## Aufgabe:
Bearbeite die Zeilen ab der Zeile mit „## Requirements for sqlalchemy>=2.0“ bis einschließlich der Zeile mit „supports Python >=3.8)“. Gib sie erneut aus und ersetze darin „dependencies“ durch „packages“, ohne sonst etwas zu ändern.

## Datensätze:
-=-=-=-=-
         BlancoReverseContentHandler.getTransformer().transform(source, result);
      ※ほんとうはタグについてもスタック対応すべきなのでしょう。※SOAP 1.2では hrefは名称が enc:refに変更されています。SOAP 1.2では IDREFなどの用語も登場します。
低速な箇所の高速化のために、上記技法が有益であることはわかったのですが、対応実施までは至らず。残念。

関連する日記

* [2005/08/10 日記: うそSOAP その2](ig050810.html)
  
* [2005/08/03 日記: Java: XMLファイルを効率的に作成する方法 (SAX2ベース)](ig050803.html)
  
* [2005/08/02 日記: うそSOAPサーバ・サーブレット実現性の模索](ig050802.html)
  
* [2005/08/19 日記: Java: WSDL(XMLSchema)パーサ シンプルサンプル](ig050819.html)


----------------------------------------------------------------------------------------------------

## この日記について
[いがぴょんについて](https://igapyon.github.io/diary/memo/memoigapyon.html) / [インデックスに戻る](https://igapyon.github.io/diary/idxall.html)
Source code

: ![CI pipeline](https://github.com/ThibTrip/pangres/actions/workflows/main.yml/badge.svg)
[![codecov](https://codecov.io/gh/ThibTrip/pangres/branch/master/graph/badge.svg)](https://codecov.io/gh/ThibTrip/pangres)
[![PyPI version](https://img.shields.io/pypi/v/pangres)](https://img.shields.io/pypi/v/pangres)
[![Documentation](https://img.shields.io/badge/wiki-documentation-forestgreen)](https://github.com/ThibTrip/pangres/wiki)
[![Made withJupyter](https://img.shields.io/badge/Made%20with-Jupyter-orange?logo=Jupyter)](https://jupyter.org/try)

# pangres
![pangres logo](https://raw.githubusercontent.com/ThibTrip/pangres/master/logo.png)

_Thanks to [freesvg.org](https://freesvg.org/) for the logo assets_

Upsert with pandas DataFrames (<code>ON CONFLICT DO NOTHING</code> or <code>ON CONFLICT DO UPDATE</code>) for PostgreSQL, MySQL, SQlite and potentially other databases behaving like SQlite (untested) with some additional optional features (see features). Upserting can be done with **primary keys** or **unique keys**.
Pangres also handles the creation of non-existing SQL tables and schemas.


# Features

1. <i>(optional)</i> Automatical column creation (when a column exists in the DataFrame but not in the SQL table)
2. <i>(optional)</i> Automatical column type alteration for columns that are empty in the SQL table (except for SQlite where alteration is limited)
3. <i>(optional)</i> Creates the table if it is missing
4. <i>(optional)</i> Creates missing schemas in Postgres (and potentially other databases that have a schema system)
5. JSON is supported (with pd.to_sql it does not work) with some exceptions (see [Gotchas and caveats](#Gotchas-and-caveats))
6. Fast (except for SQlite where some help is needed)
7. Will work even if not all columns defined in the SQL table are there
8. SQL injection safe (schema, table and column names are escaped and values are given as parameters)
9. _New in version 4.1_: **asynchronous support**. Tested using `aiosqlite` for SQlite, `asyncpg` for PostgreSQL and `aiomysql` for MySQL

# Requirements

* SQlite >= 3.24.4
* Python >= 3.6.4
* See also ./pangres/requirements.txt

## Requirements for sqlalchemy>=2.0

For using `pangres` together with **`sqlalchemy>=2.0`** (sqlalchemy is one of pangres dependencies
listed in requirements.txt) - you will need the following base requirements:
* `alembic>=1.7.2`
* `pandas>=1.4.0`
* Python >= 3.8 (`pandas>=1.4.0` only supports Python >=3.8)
-=-=-=-=-
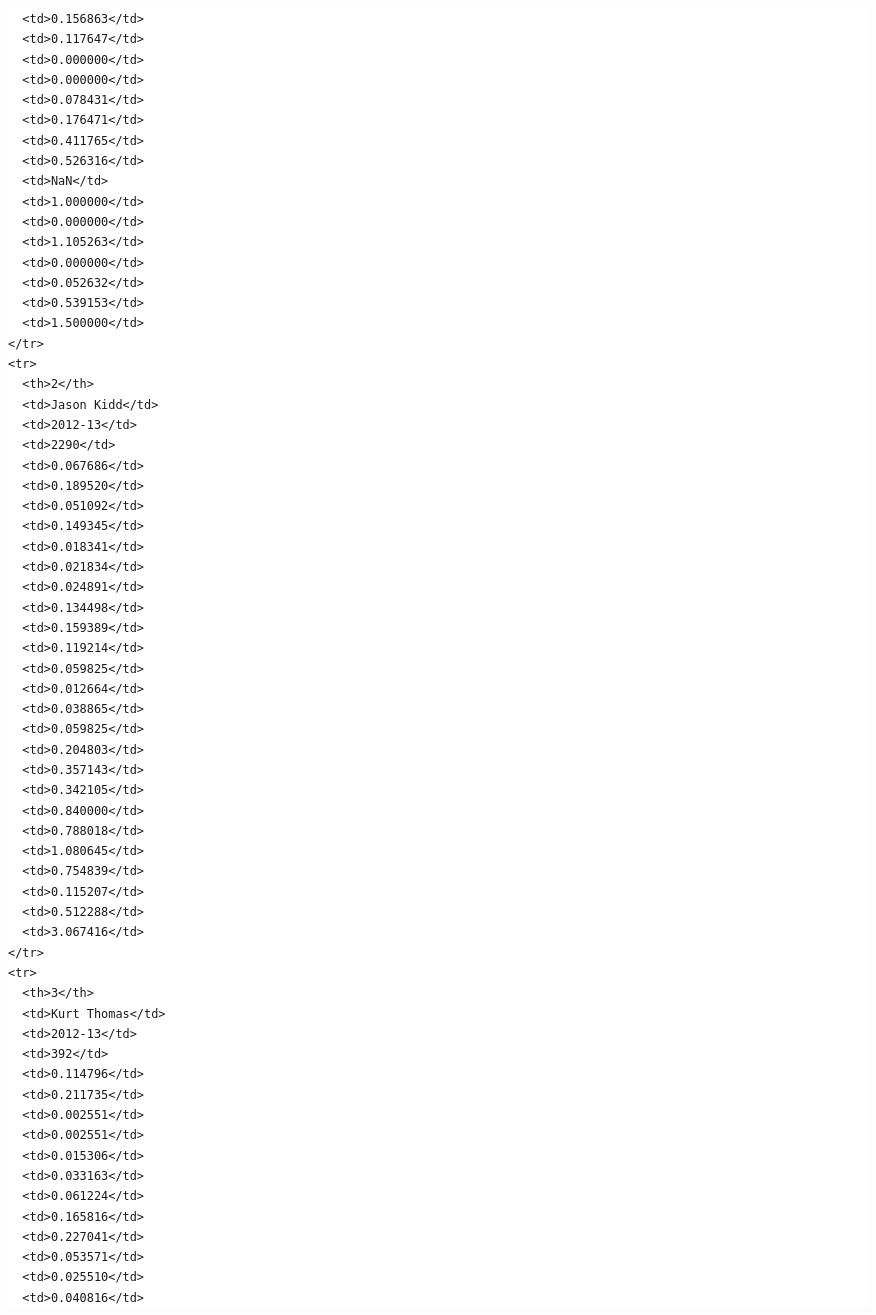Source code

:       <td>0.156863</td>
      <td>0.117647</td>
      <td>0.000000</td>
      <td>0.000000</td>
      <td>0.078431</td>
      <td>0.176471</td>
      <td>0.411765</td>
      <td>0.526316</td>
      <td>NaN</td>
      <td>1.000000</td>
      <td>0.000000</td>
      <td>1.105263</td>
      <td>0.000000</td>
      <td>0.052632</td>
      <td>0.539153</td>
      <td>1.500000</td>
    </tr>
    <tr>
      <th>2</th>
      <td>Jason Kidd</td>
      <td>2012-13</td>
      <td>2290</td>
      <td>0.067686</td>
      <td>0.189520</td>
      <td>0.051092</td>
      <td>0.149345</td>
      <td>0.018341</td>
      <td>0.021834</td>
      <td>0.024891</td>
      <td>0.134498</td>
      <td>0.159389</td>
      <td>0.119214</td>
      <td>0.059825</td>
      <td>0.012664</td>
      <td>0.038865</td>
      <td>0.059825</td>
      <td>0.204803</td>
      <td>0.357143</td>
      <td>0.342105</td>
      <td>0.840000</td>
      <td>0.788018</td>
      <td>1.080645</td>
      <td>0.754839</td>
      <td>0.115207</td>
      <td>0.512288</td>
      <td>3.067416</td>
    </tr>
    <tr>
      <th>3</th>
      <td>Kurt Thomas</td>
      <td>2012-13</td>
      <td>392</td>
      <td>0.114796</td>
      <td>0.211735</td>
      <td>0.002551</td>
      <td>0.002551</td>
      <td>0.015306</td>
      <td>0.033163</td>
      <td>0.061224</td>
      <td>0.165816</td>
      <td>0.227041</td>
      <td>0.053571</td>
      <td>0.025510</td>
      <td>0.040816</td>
-=-=-=-=-
## Musterlösung:
## Requirements for sqlalchemy>=2.0

For using `pangres` together with **`sqlalchemy>=2.0`** (sqlalchemy is one of pangres packages
listed in requirements.txt) - you will need the following base requirements:
* `alembic>=1.7.2`
* `pandas>=1.4.0`
* Python >= 3.8 (`pandas>=1.4.0` only supports Python >=3.8)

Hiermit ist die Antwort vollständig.